__Exercise goal__.
Tell whether each of these statements agrees with the passage about Gatorade, answering yes or no and quoting the words of the passage that decide it: 1. The vending machine stood on the seventh hole. 2. The writer was allowed in the clubhouse. 3. At the Walgreen's, the writer bought one yellow Gatorade.

__Passage shown__.
● ● ● ● ●

It was on the par three seventh hole at the Alexandria Country Club, the vending machine. It took two of the three quarters I earned each week for cleaning the house to buy a Gatorade. There was only one flavor then (or should I say color?) It was hot under the summer sun. And I wasn’t allowed in the clubhouse, like most of the girls I was playing with. I was on a summer “local youth” pass, but that pass ended with the final hole. I carried my green bag of five clubs and sat in the parking lot, waiting for my mother, finishing my Gatorade. For me it was the taste of “I still belong here.” It was the taste of “I still won.”  It was the taste of “my mother is coming soon, and she loves me.” 

Maybe it had that power, or maybe I gave it that power, so on the days when I couldn’t quite get there myself, I let it take me. Carry me. And I am grateful for all of it.

Would I have believed in the magic, if I hadn’t washed the mirrors, wiped them with a newspaper for that no-streak shine, to earn the quarters, to buy the drink, to sit outside the clubhouse? Maybe. I don’t know. But I’m so happy I did it. Because I carry that magic still. From state to state. Country to country. 

Yesterday at the Walgreen’s in Tuscon, after hiking in the National Park, I bought two yellow Gatorades. I still live in the magic. It’s where I belong. 

I, we, barely more than air, hold the most magical gifts.

● ● ● ● ●

__Data below__.
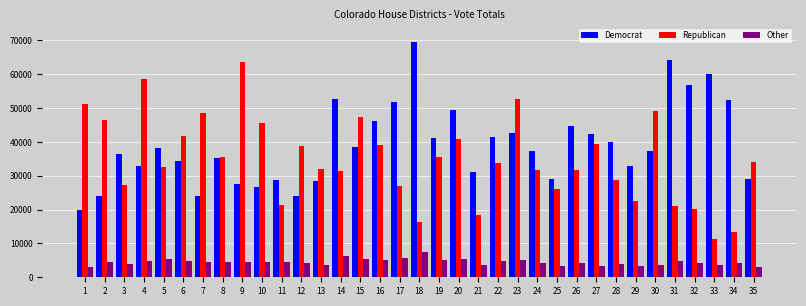

At 19, list the series in order from largest to smallest.

Democrat, Republican, Other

● ● ● ● ●

__Written answer__.
1. Yes: "It was on the par three seventh hole at the Alexandria Country Club, the vending machine."
2. No: "And I wasn’t allowed in the clubhouse"
3. No: "I bought two yellow Gatorades."